[Start of Attachment]

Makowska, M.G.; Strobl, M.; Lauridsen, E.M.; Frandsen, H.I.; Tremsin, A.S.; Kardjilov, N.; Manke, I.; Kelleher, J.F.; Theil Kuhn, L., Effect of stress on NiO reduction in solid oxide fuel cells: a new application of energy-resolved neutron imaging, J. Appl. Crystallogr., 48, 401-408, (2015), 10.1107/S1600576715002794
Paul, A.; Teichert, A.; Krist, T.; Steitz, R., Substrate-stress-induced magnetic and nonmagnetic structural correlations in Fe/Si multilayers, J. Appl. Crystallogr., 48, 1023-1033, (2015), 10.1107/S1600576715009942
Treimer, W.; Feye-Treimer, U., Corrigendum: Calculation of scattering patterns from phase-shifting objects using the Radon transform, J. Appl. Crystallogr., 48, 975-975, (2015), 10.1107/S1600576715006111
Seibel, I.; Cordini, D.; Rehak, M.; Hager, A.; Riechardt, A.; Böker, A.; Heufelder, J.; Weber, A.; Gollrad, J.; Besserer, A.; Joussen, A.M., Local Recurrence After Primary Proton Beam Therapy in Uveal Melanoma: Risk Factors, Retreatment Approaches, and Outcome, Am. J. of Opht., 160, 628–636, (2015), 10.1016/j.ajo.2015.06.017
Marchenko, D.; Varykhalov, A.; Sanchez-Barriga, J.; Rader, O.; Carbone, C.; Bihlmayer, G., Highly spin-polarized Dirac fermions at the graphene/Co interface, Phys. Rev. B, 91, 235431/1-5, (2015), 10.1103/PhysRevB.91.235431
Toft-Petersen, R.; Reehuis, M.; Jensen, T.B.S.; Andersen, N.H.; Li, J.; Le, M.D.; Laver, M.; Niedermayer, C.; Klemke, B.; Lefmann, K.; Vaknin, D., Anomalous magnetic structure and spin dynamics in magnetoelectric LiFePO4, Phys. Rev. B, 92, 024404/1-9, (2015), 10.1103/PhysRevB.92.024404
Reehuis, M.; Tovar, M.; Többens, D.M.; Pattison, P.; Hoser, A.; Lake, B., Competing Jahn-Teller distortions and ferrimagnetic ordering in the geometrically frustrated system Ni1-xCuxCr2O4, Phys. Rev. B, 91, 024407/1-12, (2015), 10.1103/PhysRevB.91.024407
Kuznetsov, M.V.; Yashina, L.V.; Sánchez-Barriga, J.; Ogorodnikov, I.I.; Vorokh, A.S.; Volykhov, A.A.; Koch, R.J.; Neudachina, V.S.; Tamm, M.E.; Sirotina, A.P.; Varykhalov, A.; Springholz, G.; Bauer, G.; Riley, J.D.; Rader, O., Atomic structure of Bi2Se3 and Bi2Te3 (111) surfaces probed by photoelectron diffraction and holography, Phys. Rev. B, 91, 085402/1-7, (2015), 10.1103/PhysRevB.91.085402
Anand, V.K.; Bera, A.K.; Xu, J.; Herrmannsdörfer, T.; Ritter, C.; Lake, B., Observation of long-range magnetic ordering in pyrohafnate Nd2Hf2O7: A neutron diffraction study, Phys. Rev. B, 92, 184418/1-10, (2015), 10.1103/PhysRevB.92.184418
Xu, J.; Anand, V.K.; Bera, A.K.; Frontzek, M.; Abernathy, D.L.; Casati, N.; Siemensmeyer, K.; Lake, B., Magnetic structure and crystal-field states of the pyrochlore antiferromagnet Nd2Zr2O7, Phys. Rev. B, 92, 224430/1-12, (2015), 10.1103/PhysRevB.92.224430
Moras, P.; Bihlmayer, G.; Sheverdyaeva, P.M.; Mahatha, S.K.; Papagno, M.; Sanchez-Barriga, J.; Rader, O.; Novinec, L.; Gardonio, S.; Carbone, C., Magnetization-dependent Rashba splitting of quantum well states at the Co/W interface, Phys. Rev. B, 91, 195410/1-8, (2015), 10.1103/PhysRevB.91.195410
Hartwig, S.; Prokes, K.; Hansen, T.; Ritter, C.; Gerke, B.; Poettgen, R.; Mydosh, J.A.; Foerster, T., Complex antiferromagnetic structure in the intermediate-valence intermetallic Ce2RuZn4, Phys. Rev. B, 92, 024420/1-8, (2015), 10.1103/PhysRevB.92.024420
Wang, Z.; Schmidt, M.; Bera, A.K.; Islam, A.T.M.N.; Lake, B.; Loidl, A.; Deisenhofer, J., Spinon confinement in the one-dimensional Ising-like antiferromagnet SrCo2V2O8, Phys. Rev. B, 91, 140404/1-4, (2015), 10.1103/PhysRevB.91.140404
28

[End of Attachment]
[Start of Attachment]

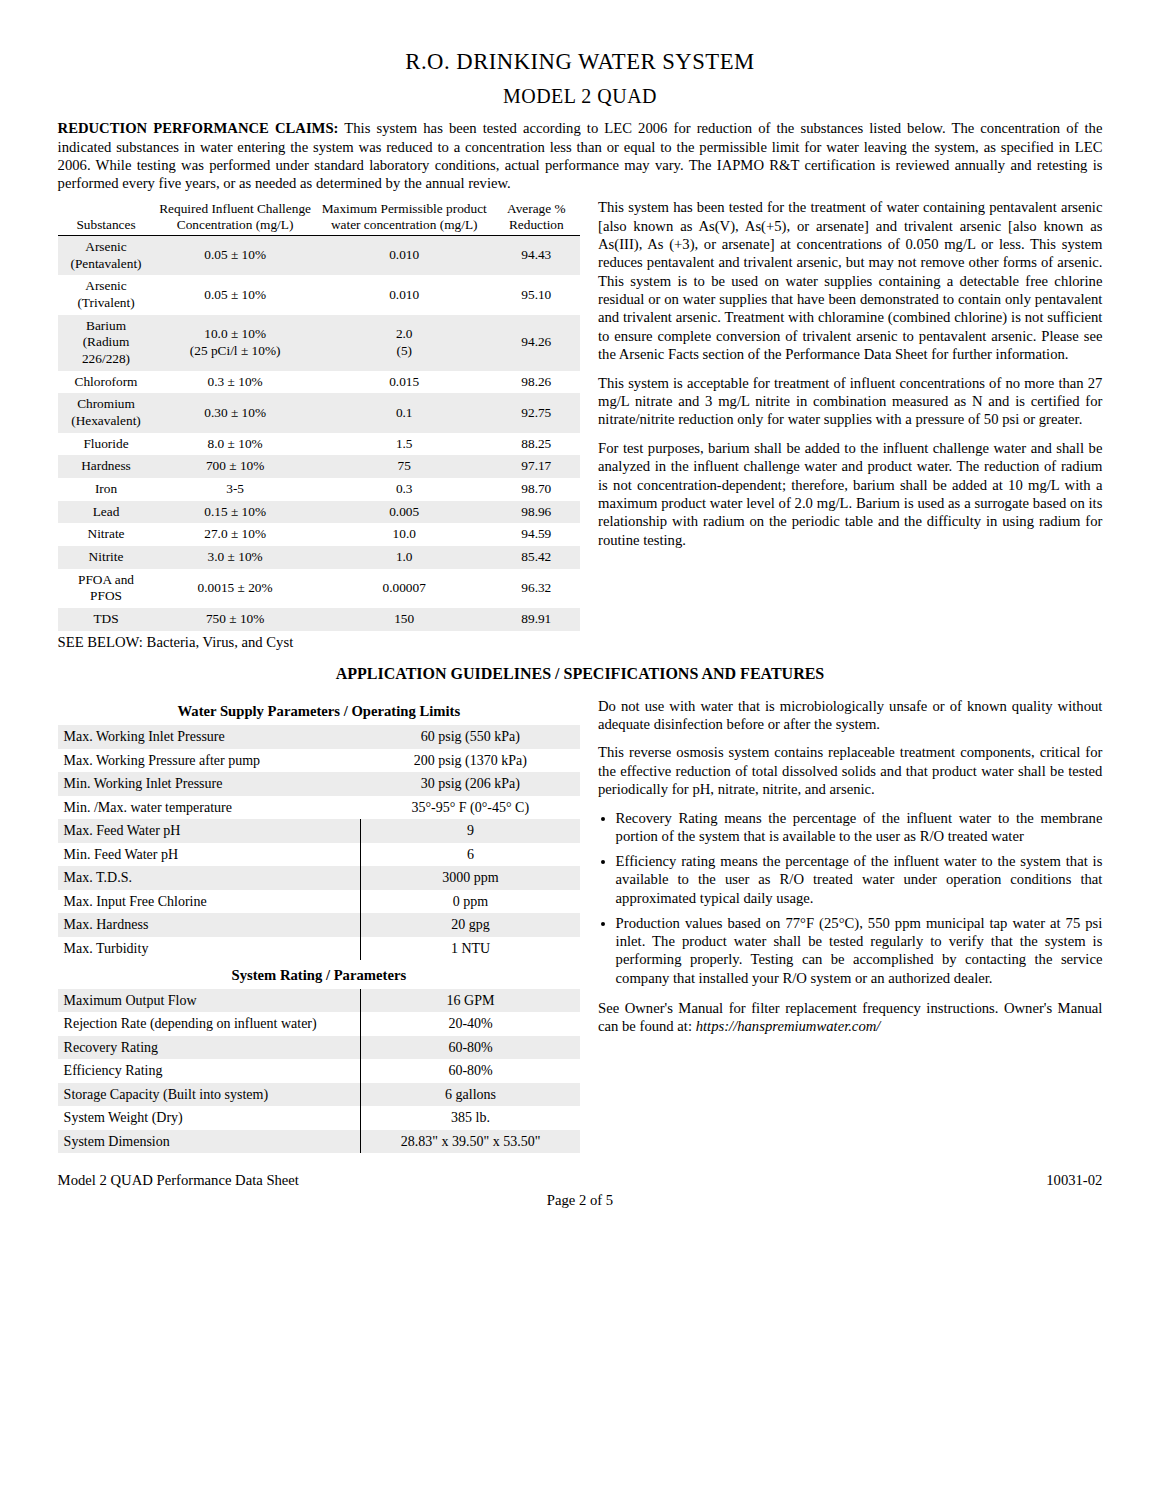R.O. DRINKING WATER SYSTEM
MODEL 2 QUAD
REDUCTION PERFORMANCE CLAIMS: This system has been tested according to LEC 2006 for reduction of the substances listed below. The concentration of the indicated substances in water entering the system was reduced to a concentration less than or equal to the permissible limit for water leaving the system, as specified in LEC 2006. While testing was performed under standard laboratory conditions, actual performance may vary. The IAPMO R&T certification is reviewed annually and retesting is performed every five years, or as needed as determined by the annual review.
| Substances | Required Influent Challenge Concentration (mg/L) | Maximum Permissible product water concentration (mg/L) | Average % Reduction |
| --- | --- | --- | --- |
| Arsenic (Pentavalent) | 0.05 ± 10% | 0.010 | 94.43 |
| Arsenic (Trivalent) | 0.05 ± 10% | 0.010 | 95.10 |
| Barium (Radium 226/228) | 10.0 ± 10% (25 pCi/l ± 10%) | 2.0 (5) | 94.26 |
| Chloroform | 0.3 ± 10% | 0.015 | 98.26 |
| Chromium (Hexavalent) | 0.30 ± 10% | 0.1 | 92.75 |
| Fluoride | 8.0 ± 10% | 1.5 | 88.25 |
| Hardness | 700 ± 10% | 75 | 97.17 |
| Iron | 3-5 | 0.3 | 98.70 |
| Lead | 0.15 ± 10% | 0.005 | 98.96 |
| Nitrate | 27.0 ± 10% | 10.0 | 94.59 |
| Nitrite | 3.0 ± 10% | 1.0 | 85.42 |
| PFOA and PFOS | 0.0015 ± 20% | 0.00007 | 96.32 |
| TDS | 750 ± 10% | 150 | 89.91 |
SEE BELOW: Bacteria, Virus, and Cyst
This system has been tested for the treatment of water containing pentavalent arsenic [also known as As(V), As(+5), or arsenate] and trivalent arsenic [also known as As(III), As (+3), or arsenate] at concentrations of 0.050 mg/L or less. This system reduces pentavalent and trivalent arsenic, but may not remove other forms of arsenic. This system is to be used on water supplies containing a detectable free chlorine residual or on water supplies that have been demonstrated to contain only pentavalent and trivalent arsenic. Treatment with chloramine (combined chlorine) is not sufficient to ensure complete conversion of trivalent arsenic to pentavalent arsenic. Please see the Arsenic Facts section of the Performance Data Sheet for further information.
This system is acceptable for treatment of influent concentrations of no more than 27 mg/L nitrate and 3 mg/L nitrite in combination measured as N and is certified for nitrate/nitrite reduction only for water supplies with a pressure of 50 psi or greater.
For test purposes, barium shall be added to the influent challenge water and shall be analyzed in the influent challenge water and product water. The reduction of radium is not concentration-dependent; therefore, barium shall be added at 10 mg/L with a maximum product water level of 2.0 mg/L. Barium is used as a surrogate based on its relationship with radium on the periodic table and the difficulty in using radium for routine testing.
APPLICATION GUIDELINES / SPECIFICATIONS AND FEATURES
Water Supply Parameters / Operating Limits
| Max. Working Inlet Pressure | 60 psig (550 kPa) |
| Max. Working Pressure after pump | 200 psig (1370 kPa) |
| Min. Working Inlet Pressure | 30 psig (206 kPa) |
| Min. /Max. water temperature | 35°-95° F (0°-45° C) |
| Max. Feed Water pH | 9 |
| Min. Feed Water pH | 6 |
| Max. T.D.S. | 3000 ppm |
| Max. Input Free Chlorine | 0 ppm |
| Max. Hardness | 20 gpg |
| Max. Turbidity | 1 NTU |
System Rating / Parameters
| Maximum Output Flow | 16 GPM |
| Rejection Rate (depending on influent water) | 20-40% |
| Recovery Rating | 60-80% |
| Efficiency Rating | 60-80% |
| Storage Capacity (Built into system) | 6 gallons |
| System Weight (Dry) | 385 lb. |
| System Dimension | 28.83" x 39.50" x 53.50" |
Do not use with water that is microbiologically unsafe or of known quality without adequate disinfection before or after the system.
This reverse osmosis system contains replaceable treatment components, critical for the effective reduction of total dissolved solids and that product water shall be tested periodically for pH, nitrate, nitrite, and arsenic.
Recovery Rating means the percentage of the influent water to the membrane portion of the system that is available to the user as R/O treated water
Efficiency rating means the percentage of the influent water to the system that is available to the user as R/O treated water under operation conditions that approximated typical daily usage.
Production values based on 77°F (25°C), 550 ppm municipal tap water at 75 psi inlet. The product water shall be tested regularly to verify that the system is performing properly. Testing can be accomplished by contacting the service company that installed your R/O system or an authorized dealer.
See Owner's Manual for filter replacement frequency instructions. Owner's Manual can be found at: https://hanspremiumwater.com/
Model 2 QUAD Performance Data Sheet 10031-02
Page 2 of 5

[End of Attachment]

Directions ▸ Among the entries above, find the line with "Makowska, M.G.; Strobl, M.;" and the line with "Treimer, W.; Feye-Treimer, U., Corrigendum: Calculation"; give again exactly these two lines and all lines between them.

Reply to the exercise ▸
Makowska, M.G.; Strobl, M.; Lauridsen, E.M.; Frandsen, H.I.; Tremsin, A.S.; Kardjilov, N.; Manke, I.; Kelleher, J.F.; Theil Kuhn, L., Effect of stress on NiO reduction in solid oxide fuel cells: a new application of energy-resolved neutron imaging, J. Appl. Crystallogr., 48, 401-408, (2015), 10.1107/S1600576715002794
Paul, A.; Teichert, A.; Krist, T.; Steitz, R., Substrate-stress-induced magnetic and nonmagnetic structural correlations in Fe/Si multilayers, J. Appl. Crystallogr., 48, 1023-1033, (2015), 10.1107/S1600576715009942
Treimer, W.; Feye-Treimer, U., Corrigendum: Calculation of scattering patterns from phase-shifting objects using the Radon transform, J. Appl. Crystallogr., 48, 975-975, (2015), 10.1107/S1600576715006111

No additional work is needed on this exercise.